【商業空間デザイン】ラーメン博物館(神奈川・新横浜)は、なぜ繁盛し続けているのか

ラーメン博物館(神奈川・新横浜)へ行ってきました。
年間100万人以上が訪れる人気施設です。
開業から28年を迎えます。
 


久しぶりに訪れてみて驚いたのは、開業時と共用部の内装が、ほとんど変わっていないこと。
一般的に、トレンドの移り変わりが激しい商業空間デザインの世界では、せっかく設計しても、数年で改装してしまう施設も多くみかけます。
では、なぜ、ラーメン博物館は28年間、繁盛し続けているのか。
そう考えて、以下のようなことに気づきました。
 
●まず、ゾーニングの明快さ。
2フロアで構成されていますが、上階が回遊型の路地になっていて、主に、駄菓子屋やスナックなど、ラーメン店以外のコンテンツが集約されています。(実際には、ラーメン店も2軒含まれていますが。)
一方、下階にはラーメン店7軒が、中央広場を囲むように配置されています。
 
●そして、開業時のプランニングとデザインが秀逸。
上階の回遊型路地は、直角ではなく、鈍角に曲がっています。

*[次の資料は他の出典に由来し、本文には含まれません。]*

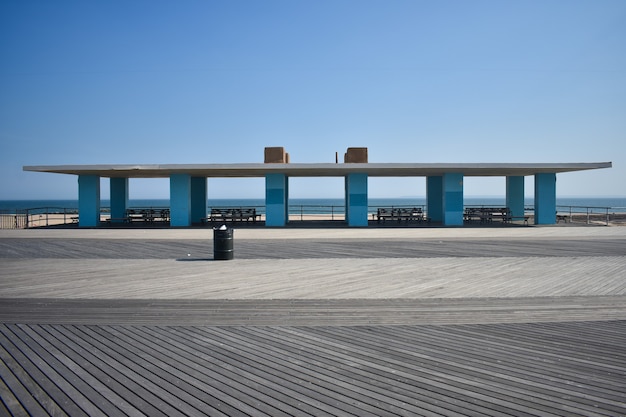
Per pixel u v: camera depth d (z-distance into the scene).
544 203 26.22
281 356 5.31
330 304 7.83
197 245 16.42
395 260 12.79
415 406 4.04
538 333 6.21
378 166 23.12
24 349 5.52
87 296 8.39
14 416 3.90
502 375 4.73
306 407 4.03
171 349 5.54
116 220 27.39
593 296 8.45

そのため、常に曲がり角の先が見えるので、奥へ奥へと進みたくなります。そして、直角に曲げるよりも、鈍角にすることで、短い路地がたくさんある状態になり、シーンが次々展開していくように感じさせます。それに合わせ、シーンが、横丁から住宅街へと変化していくようにデザインされています。
来場者が受ける印象として、「とても複雑な空間だった」と感じるはずです。このプランニングが非常にうまいと感じました。

 

●ディテールのリアルさ。
ここのエージングや小物が、とてもリアルです。
また、町並みの2階部分を、1階部分より小さめにつくることで、遠近法を効かせて、風景としてのリアルさを生み出しています。(これは、ディズニーランドなどでも使われる、テーマパークでの一般的な手法と言えます)

 

●ラーメンというコンテンツの強さ。
ラーメン博物館には、非日常のレジャーとして楽しみにくる客も多い一方で、近隣のビジネスマンが年間フリーパスを買って、日常的に昼食を食べにくるという使われ方もしています。
これは、いわゆるテーマパークと大きく異なる点と言えそうです。
経営者の方も言っていましたが、「カレーを毎日食べるのはしんどいかもしれないが、ラーメンなら毎日のように食べられる」。そんなラーメンというコンテンツの強さを改めて感じました。
 
●この環境なら、待たされても、いやじゃない。
普通のラーメン店で、30分待たさせれたら、「じゃ、別の店に行こう」となってしまいますが、ここは、環境デザインが面白くて飽きないので、「30分待っても、まあ、いいか」と思えそうです。
 
 
今は、ちょうど「あの銘店をもう一度」というイベントを開催中です。3週間程度で次々と店が入れ替わり、これまでラーメン博物館に入っていた店の味をもう一度食べることができるという企画です。
この機会に、美味しいラーメンを食べつつ、長持ちする商業空間デザインの研究として、ぜひ訪れてみてください。